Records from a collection
------------------------------

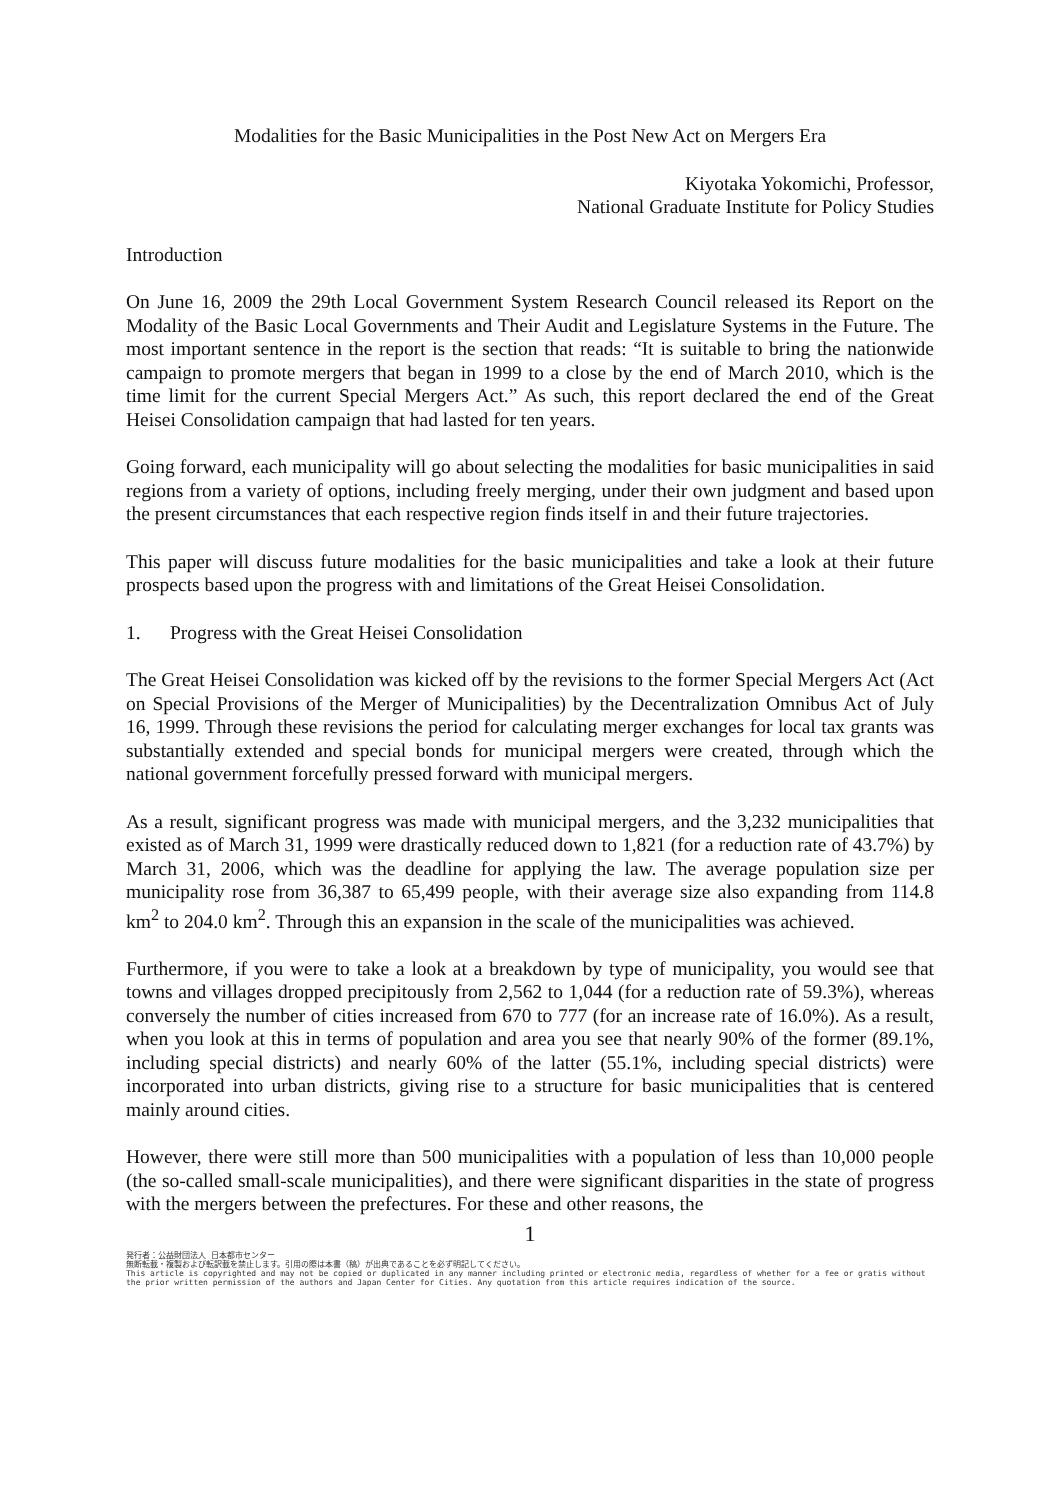Modalities for the Basic Municipalities in the Post New Act on Mergers Era
Kiyotaka Yokomichi, Professor,
National Graduate Institute for Policy Studies
Introduction
On June 16, 2009 the 29th Local Government System Research Council released its Report on the Modality of the Basic Local Governments and Their Audit and Legislature Systems in the Future. The most important sentence in the report is the section that reads: “It is suitable to bring the nationwide campaign to promote mergers that began in 1999 to a close by the end of March 2010, which is the time limit for the current Special Mergers Act.” As such, this report declared the end of the Great Heisei Consolidation campaign that had lasted for ten years.
Going forward, each municipality will go about selecting the modalities for basic municipalities in said regions from a variety of options, including freely merging, under their own judgment and based upon the present circumstances that each respective region finds itself in and their future trajectories.
This paper will discuss future modalities for the basic municipalities and take a look at their future prospects based upon the progress with and limitations of the Great Heisei Consolidation.
1. Progress with the Great Heisei Consolidation
The Great Heisei Consolidation was kicked off by the revisions to the former Special Mergers Act (Act on Special Provisions of the Merger of Municipalities) by the Decentralization Omnibus Act of July 16, 1999. Through these revisions the period for calculating merger exchanges for local tax grants was substantially extended and special bonds for municipal mergers were created, through which the national government forcefully pressed forward with municipal mergers.
As a result, significant progress was made with municipal mergers, and the 3,232 municipalities that existed as of March 31, 1999 were drastically reduced down to 1,821 (for a reduction rate of 43.7%) by March 31, 2006, which was the deadline for applying the law. The average population size per municipality rose from 36,387 to 65,499 people, with their average size also expanding from 114.8 km<sup>2</sup> to 204.0 km<sup>2</sup>. Through this an expansion in the scale of the municipalities was achieved.
Furthermore, if you were to take a look at a breakdown by type of municipality, you would see that towns and villages dropped precipitously from 2,562 to 1,044 (for a reduction rate of 59.3%), whereas conversely the number of cities increased from 670 to 777 (for an increase rate of 16.0%). As a result, when you look at this in terms of population and area you see that nearly 90% of the former (89.1%, including special districts) and nearly 60% of the latter (55.1%, including special districts) were incorporated into urban districts, giving rise to a structure for basic municipalities that is centered mainly around cities.
However, there were still more than 500 municipalities with a population of less than 10,000 people (the so-called small-scale municipalities), and there were significant disparities in the state of progress with the mergers between the prefectures. For these and other reasons, the
1
発行者：公益財団法人 日本都市センター
無断転載・複製および転訳載を禁止します。引用の際は本書（稿）が出典であることを必ず明記してください。
This article is copyrighted and may not be copied or duplicated in any manner including printed or electronic media, regardless of whether for a fee or gratis without the prior written permission of the authors and Japan Center for Cities. Any quotation from this article requires indication of the source.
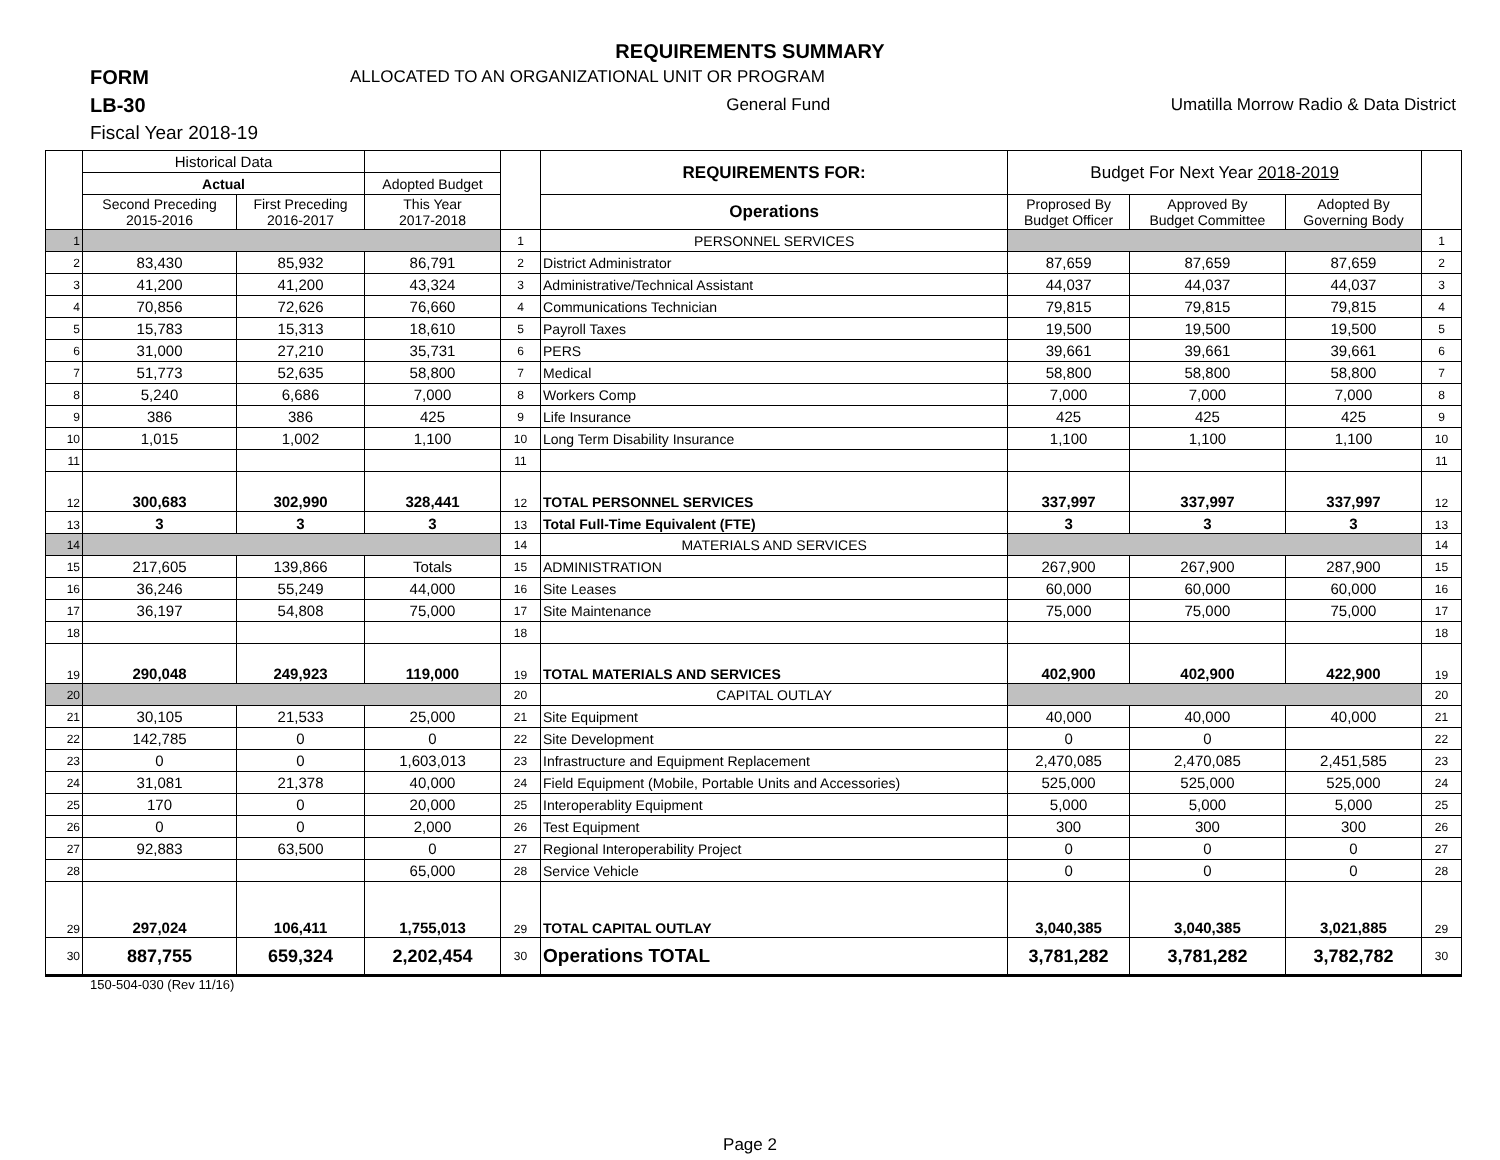REQUIREMENTS SUMMARY
FORM ALLOCATED TO AN ORGANIZATIONAL UNIT OR PROGRAM
LB-30 General Fund Umatilla Morrow Radio & Data District
Fiscal Year 2018-19
| | Historical Data | | | | REQUIREMENTS FOR: | Budget For Next Year 2018-2019 | | | |
| | Actual | | Adopted Budget | | | | | | |
| | Second Preceding 2015-2016 | First Preceding 2016-2017 | This Year 2017-2018 | | Operations | Proprosed By Budget Officer | Approved By Budget Committee | Adopted By Governing Body | |
| 1 | | | | 1 | PERSONNEL SERVICES | | | | 1 |
| 2 | 83,430 | 85,932 | 86,791 | 2 | District Administrator | 87,659 | 87,659 | 87,659 | 2 |
| 3 | 41,200 | 41,200 | 43,324 | 3 | Administrative/Technical Assistant | 44,037 | 44,037 | 44,037 | 3 |
| 4 | 70,856 | 72,626 | 76,660 | 4 | Communications Technician | 79,815 | 79,815 | 79,815 | 4 |
| 5 | 15,783 | 15,313 | 18,610 | 5 | Payroll Taxes | 19,500 | 19,500 | 19,500 | 5 |
| 6 | 31,000 | 27,210 | 35,731 | 6 | PERS | 39,661 | 39,661 | 39,661 | 6 |
| 7 | 51,773 | 52,635 | 58,800 | 7 | Medical | 58,800 | 58,800 | 58,800 | 7 |
| 8 | 5,240 | 6,686 | 7,000 | 8 | Workers Comp | 7,000 | 7,000 | 7,000 | 8 |
| 9 | 386 | 386 | 425 | 9 | Life Insurance | 425 | 425 | 425 | 9 |
| 10 | 1,015 | 1,002 | 1,100 | 10 | Long Term Disability Insurance | 1,100 | 1,100 | 1,100 | 10 |
| 11 | | | | 11 | | | | | 11 |
| 12 | 300,683 | 302,990 | 328,441 | 12 | TOTAL PERSONNEL SERVICES | 337,997 | 337,997 | 337,997 | 12 |
| 13 | 3 | 3 | 3 | 13 | Total Full-Time Equivalent (FTE) | 3 | 3 | 3 | 13 |
| 14 | | | | 14 | MATERIALS AND SERVICES | | | | 14 |
| 15 | 217,605 | 139,866 | Totals | 15 | ADMINISTRATION | 267,900 | 267,900 | 287,900 | 15 |
| 16 | 36,246 | 55,249 | 44,000 | 16 | Site Leases | 60,000 | 60,000 | 60,000 | 16 |
| 17 | 36,197 | 54,808 | 75,000 | 17 | Site Maintenance | 75,000 | 75,000 | 75,000 | 17 |
| 18 | | | | 18 | | | | | 18 |
| 19 | 290,048 | 249,923 | 119,000 | 19 | TOTAL MATERIALS AND SERVICES | 402,900 | 402,900 | 422,900 | 19 |
| 20 | | | | 20 | CAPITAL OUTLAY | | | | 20 |
| 21 | 30,105 | 21,533 | 25,000 | 21 | Site Equipment | 40,000 | 40,000 | 40,000 | 21 |
| 22 | 142,785 | 0 | 0 | 22 | Site Development | 0 | 0 | | 22 |
| 23 | 0 | 0 | 1,603,013 | 23 | Infrastructure and Equipment Replacement | 2,470,085 | 2,470,085 | 2,451,585 | 23 |
| 24 | 31,081 | 21,378 | 40,000 | 24 | Field Equipment (Mobile, Portable Units and Accessories) | 525,000 | 525,000 | 525,000 | 24 |
| 25 | 170 | 0 | 20,000 | 25 | Interoperablity Equipment | 5,000 | 5,000 | 5,000 | 25 |
| 26 | 0 | 0 | 2,000 | 26 | Test Equipment | 300 | 300 | 300 | 26 |
| 27 | 92,883 | 63,500 | 0 | 27 | Regional Interoperability Project | 0 | 0 | 0 | 27 |
| 28 | | | 65,000 | 28 | Service Vehicle | 0 | 0 | 0 | 28 |
| 29 | 297,024 | 106,411 | 1,755,013 | 29 | TOTAL CAPITAL OUTLAY | 3,040,385 | 3,040,385 | 3,021,885 | 29 |
| 30 | 887,755 | 659,324 | 2,202,454 | 30 | Operations TOTAL | 3,781,282 | 3,781,282 | 3,782,782 | 30 |
150-504-030 (Rev 11/16)
Page 2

------------------------------

**Task instructions**
Above are the records; from them, give again exactly the lines from the one containing "1,100 | 1,100 | 10 |" to the one containing "40,000 | 21 |", both lines included, and nothing more.

**Problem solution**
| 10 | 1,015 | 1,002 | 1,100 | 10 | Long Term Disability Insurance | 1,100 | 1,100 | 1,100 | 10 |
| 11 | | | | 11 | | | | | 11 |
| 12 | 300,683 | 302,990 | 328,441 | 12 | TOTAL PERSONNEL SERVICES | 337,997 | 337,997 | 337,997 | 12 |
| 13 | 3 | 3 | 3 | 13 | Total Full-Time Equivalent (FTE) | 3 | 3 | 3 | 13 |
| 14 | | | | 14 | MATERIALS AND SERVICES | | | | 14 |
| 15 | 217,605 | 139,866 | Totals | 15 | ADMINISTRATION | 267,900 | 267,900 | 287,900 | 15 |
| 16 | 36,246 | 55,249 | 44,000 | 16 | Site Leases | 60,000 | 60,000 | 60,000 | 16 |
| 17 | 36,197 | 54,808 | 75,000 | 17 | Site Maintenance | 75,000 | 75,000 | 75,000 | 17 |
| 18 | | | | 18 | | | | | 18 |
| 19 | 290,048 | 249,923 | 119,000 | 19 | TOTAL MATERIALS AND SERVICES | 402,900 | 402,900 | 422,900 | 19 |
| 20 | | | | 20 | CAPITAL OUTLAY | | | | 20 |
| 21 | 30,105 | 21,533 | 25,000 | 21 | Site Equipment | 40,000 | 40,000 | 40,000 | 21 |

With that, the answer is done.